The source code within src/ is divided between five subdirectories, listed below in order of increasing control flow depth. All code is parsed strictly by C++, hence all files have .cpp and .hpp extensions.

  • api/

    ‍contains definitions of the API, directly callable by users (in C or C++, so it contains de-mangling guards). Functions are divided between files therein similarly to include/, and they call only core/ functions.

  • core/ contains internal non-simulation functions like user-input validaters, non-accelerated maths, and dispatchers to hardware-accelerated backends.
  • comm/ contains functions needed for exchanging data between distributed nodes, as invoked by the core/ layer before hardware-accelerated backends.
  • cpu/ constitutes the multithreaded CPU backend, containing OpenMP-accelerated subroutines and (potentially) AVX intrinsics.
  • gpu/ constitutes the GPU backend, containing CUDA-accelerated subroutines, GPU hardware queriers, interfaces to CUDA libraries (like Thrust and cuQuantum), and wrappers for AMD/HIP compatibility. Note that some files therein have suffix .cpp in lieu of .cu, because they are permittedly parsed by non-CUDA compilers when disabling GPU-acceleration at compile-time.

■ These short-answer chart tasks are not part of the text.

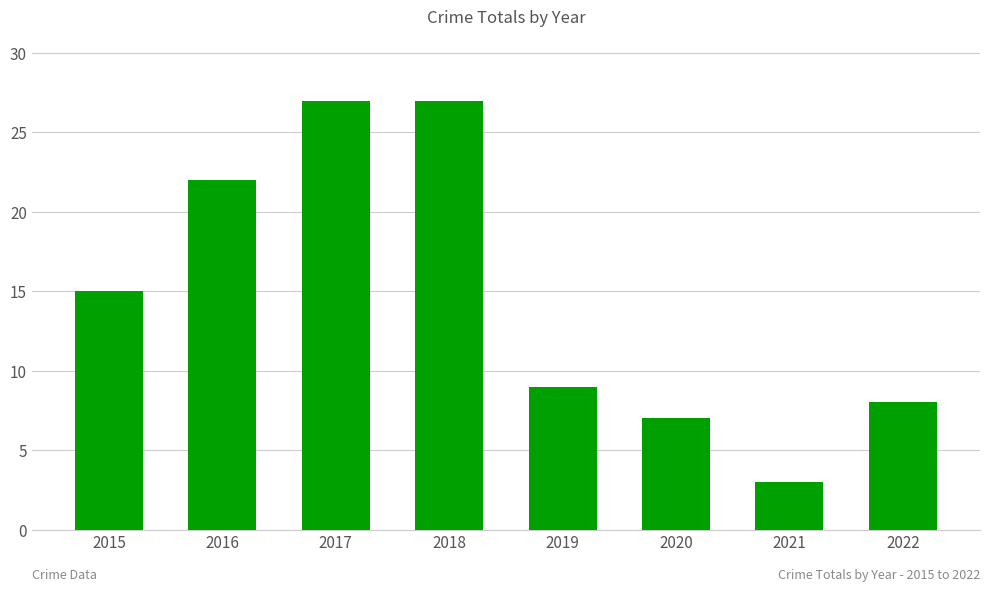

How many values are below 15?

4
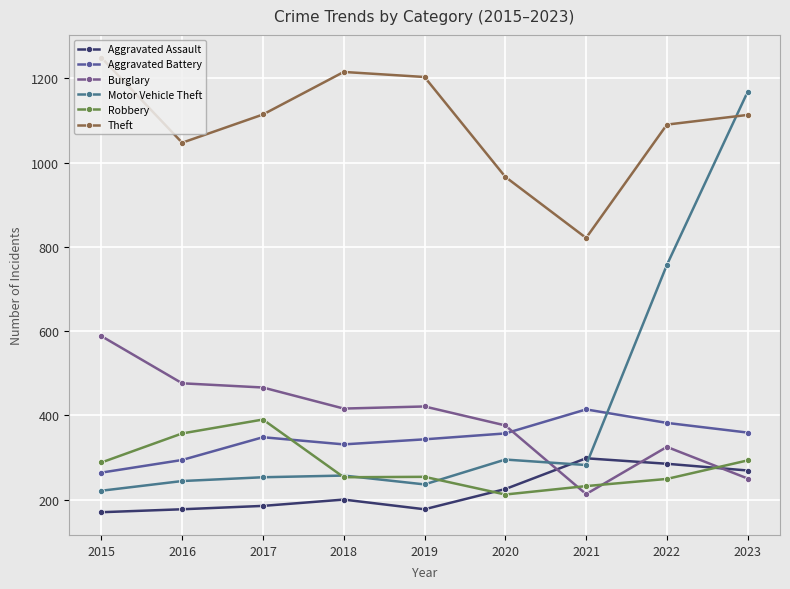

Which series has the largest range (max minus min)?

Motor Vehicle Theft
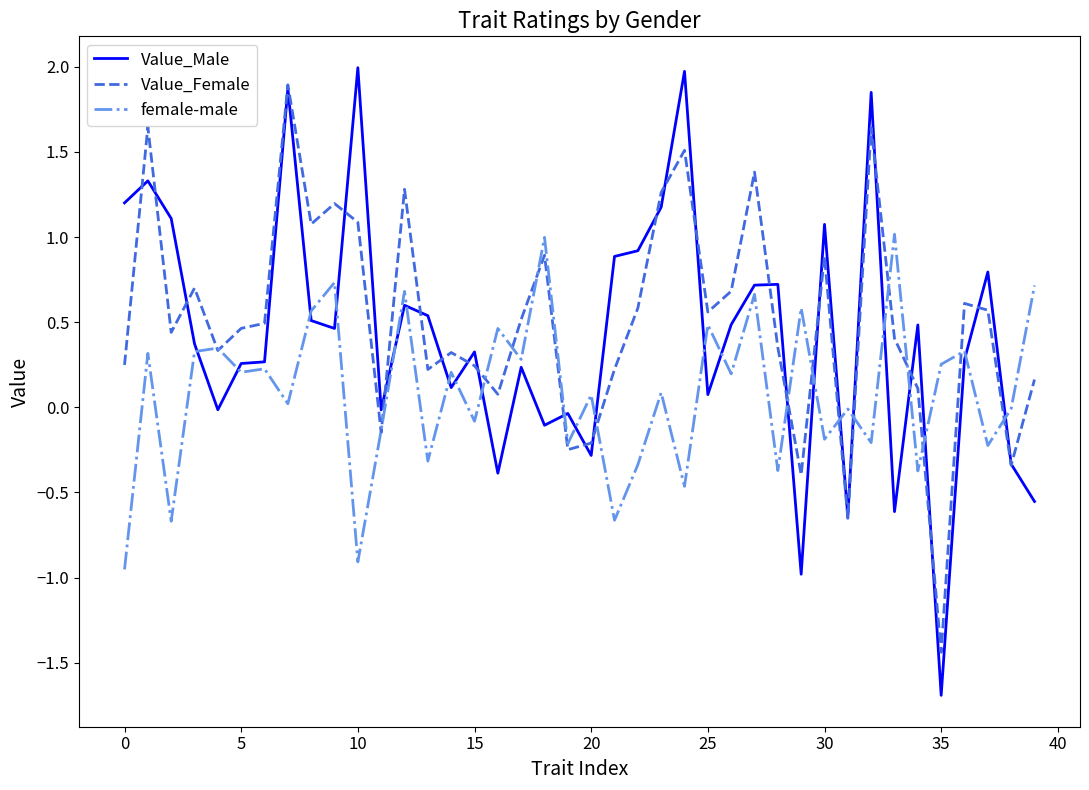

Which series has the largest range (max minus min)?

Value_Male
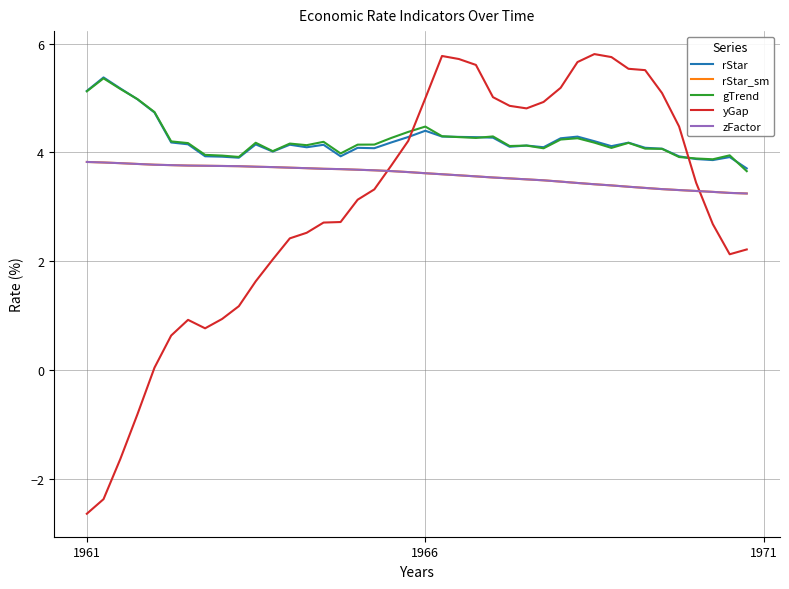

What is the minimum value shown in the chart?

-2.6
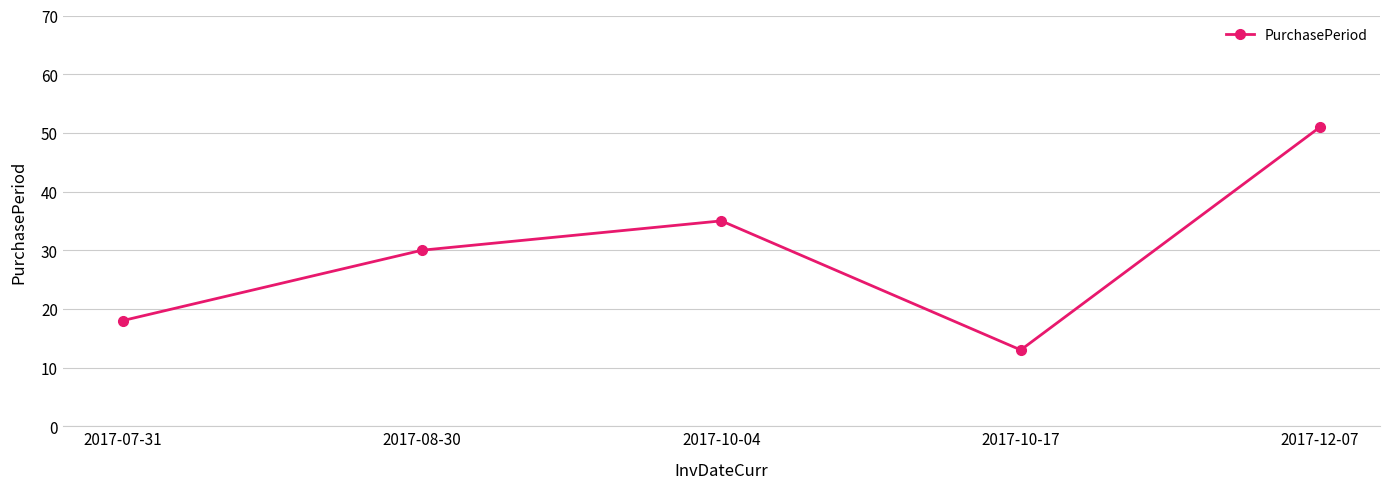

True or false: the data shows 30 at 2017-08-30.

True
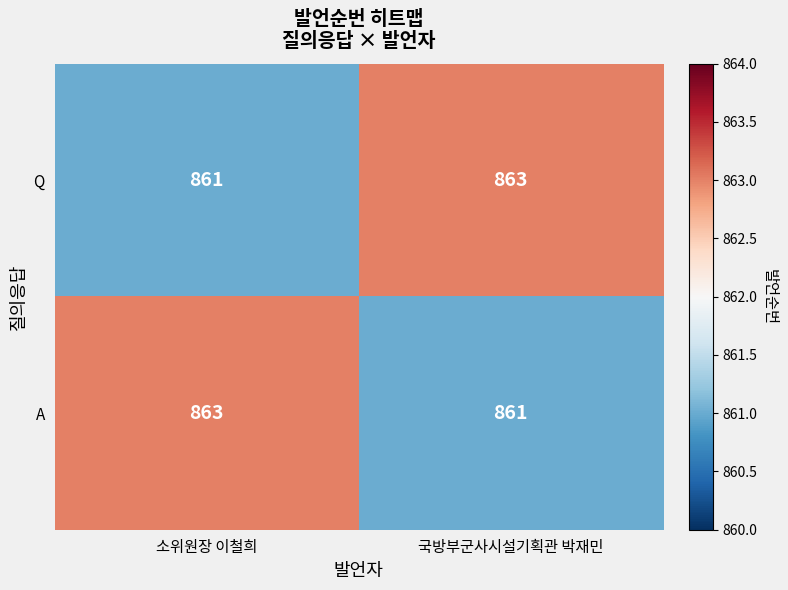

What is the difference between the highest and lowest values at 국방부군사시설기획관 박재민?

2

The control flow from the user interface (quest.h) to the hardware-accelerated simulation subroutines is mostly captured by:

  • include/quest.h
  • api/*
  • core/validation
    • core/memory
    • gpu/gpu_config
    • comm/comm_config
  • core/utilities
  • core/localiser
    • comm/comm_routines
  • core/accelerator
    • cpu/cpu_subroutines
    • gpu/gpu_subroutines
      • gpu/gpu_kernels
      • gpu/gpu_thrust
      • gpu/gpu_cuquantum

Every API function first validates the user given inputs via core/validation.cpp, which in-turn may consult hardware facilities like available RAM (via core/memory.cpp) and VRAM (via gpu/gpu_config.cpp), or the distributed configuration (via comm/comm_config.cpp). Simulation API functions will then invoke core/localiser.cpp which checks whether distributed data exchange is necessary in order for all subsequently needed data to become locally available. If so, it invokes functions of comm/comm_routines.cpp, then proceeds. Stage core/accelerator.cpp chooses whether to process the (potentially just received) data using the CPU (accelerating with OpenMP) or the GPU (accelerating with CUDA). GPU-acceleration can involve dispatching to custom kernels (in gpu/cpu_kernels.cpp), or Thrust routines (in gpu/gpu_thrust.hpp), or alternatively to a cuQuantum routine (in gpu/gpu_cuquantum.hpp) if optionally compiled. At any call depth, functions within core/errors.cpp will be called to confirm preconditions.